A reader writes about an observation he has made in his travels through various small towns:
I don't know what is
going on but something is happening below the surface. Locally, the various
banks have been shutting down branch offices all over. In the small towns, who
owns the prime property at the intersection of Main and State Streets? Banks.
I was talking to someone whose husband ran a branch is a small town. The bank shut down that office. He got out of finance. In a small town of 5,000 in the borough and another 5,000 or so in the township, a big player shut down its branch. That property is now up for sale. That office had been in existence as long as I can remember.
This town used to have in the early 80s a Chevy-Oldsmobile, Ford, Dodge, Chrysler-Plymouth, and Pontiac-Buick dealerships. All are gone now. The Chrysler dealership built a new building in another small town in the county. The original location deals only in used cars now.

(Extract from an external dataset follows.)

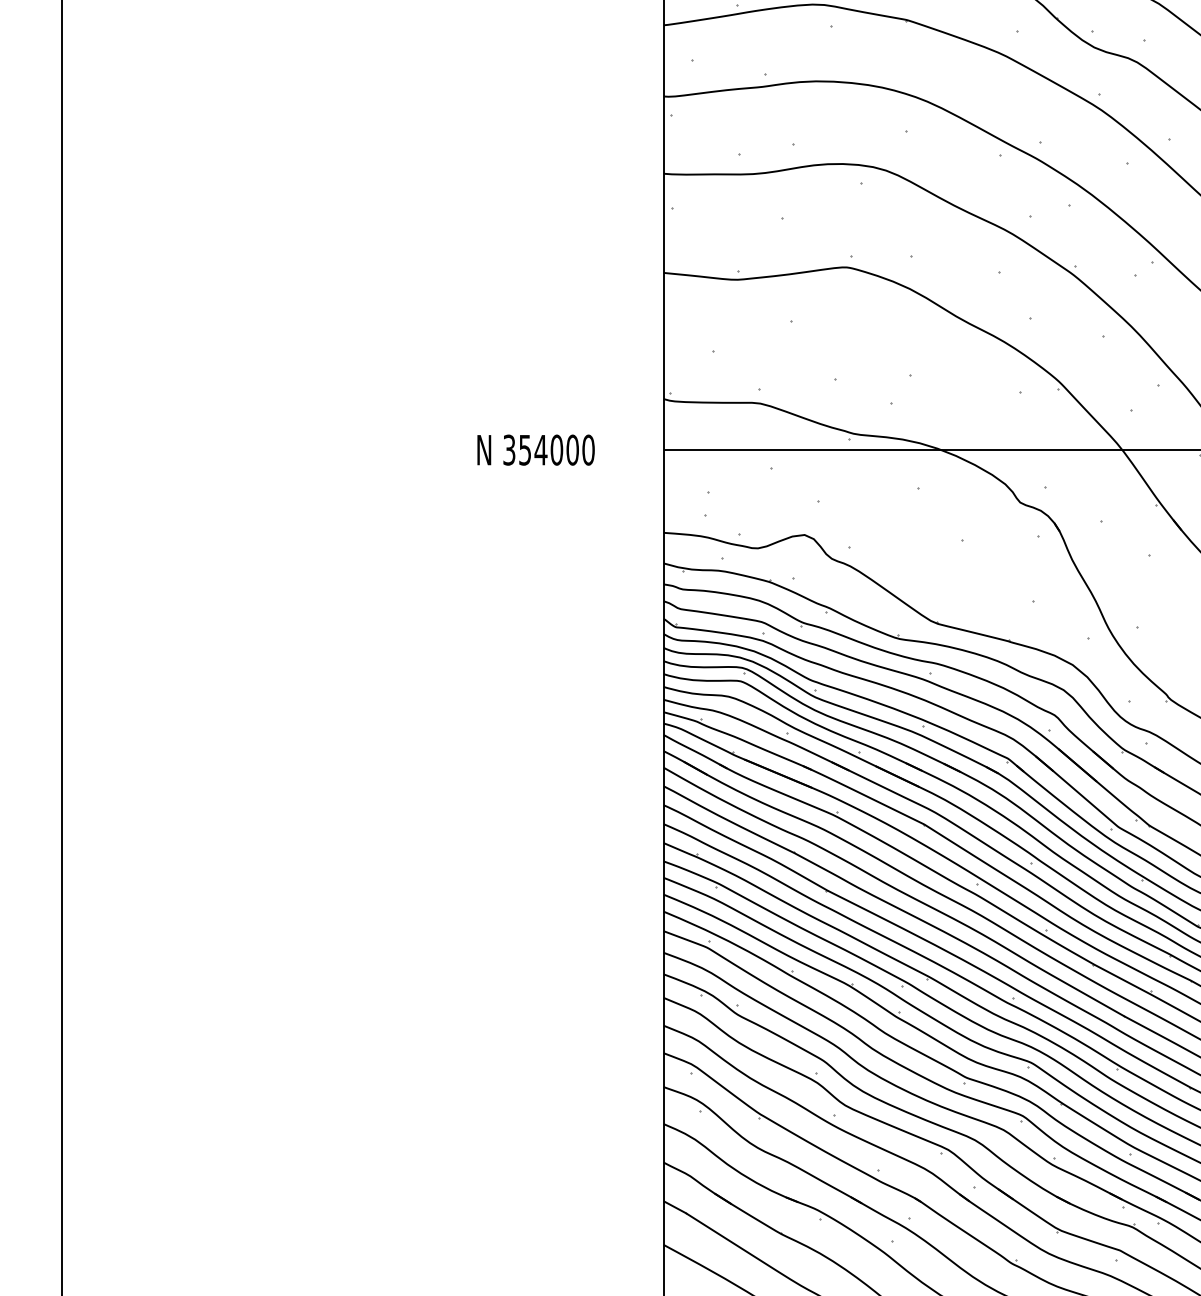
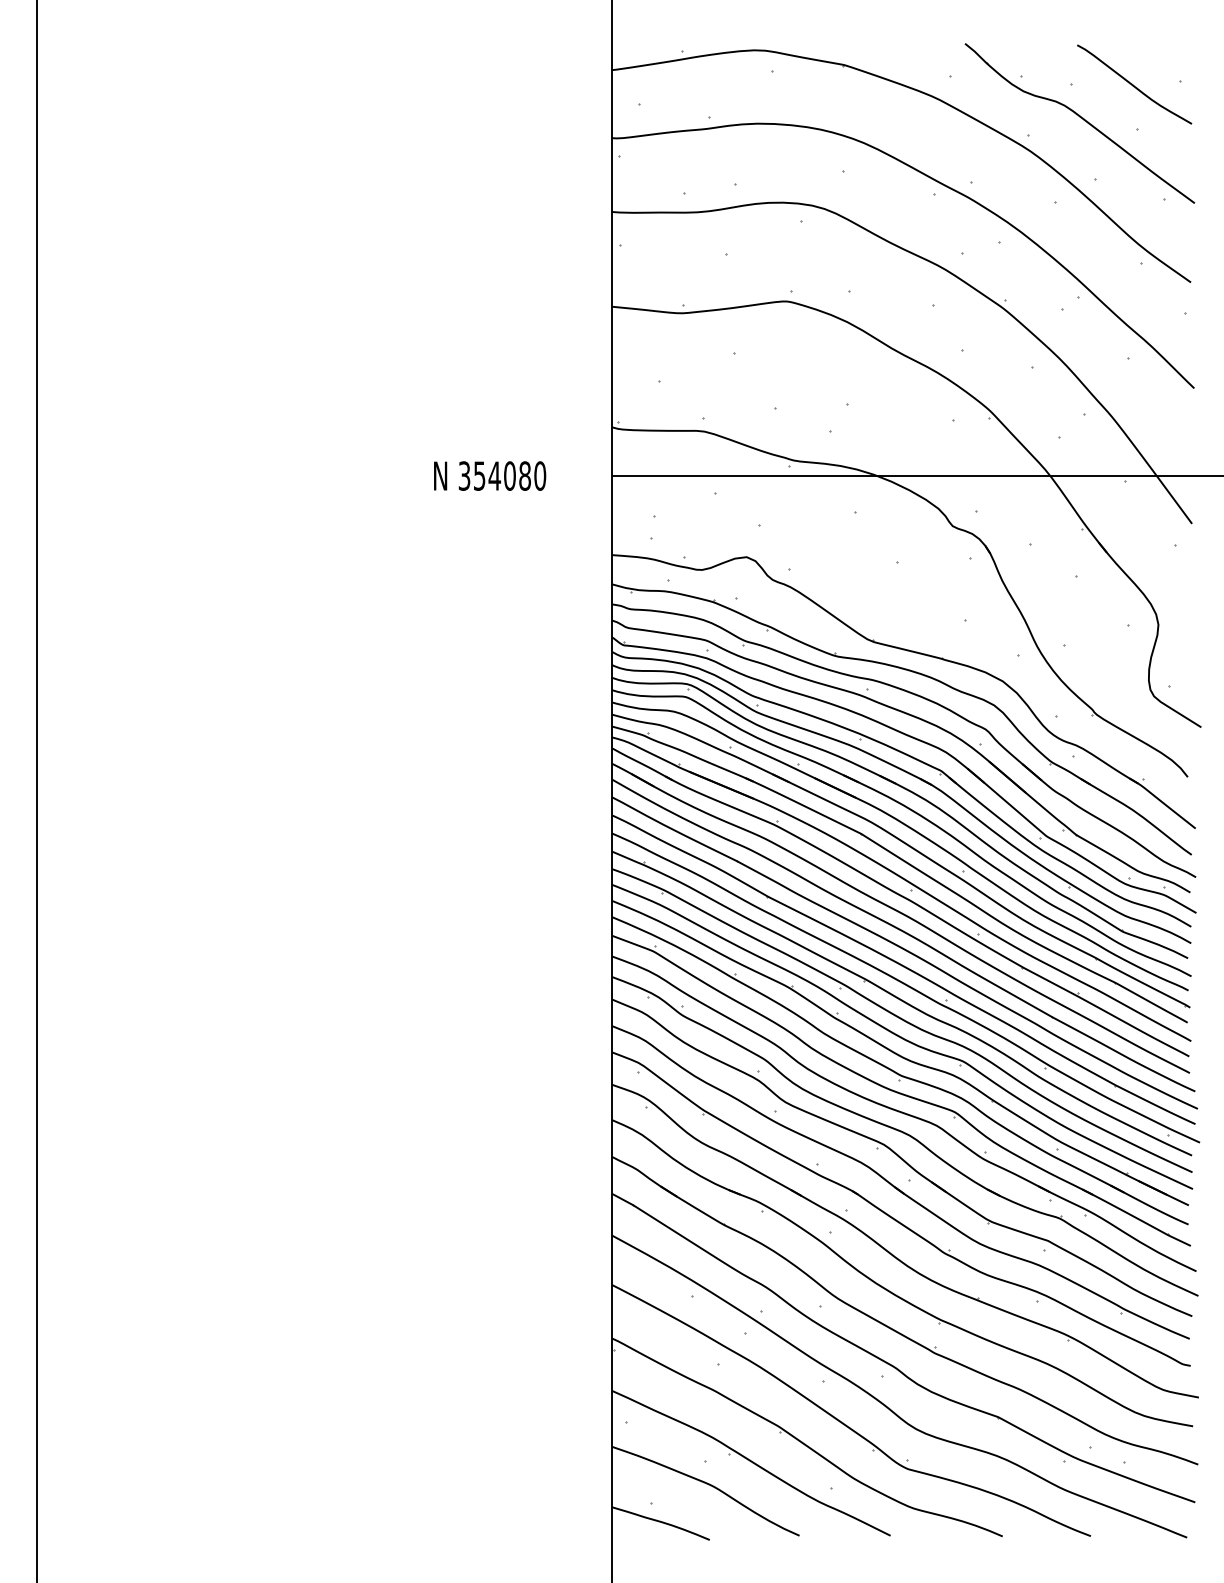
text: (573, 450) -> (525, 476), 354000 -> 354080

Something is up with the banks.
Banks don't make their money from deposits anymore. And increasingly, they don't make money from loans anymore. So there simply isn't any point in maintaining branches for service to non-revenue-producing customers who have no savings and can't take out any more loans.
It's interesting that they're trying to sell the real estate, though. That tends to indicate that they need cash. It won't be even remotely surprising if the next financial crisis starts later this month; I would be very surprised if it didn't start before the end of 2021.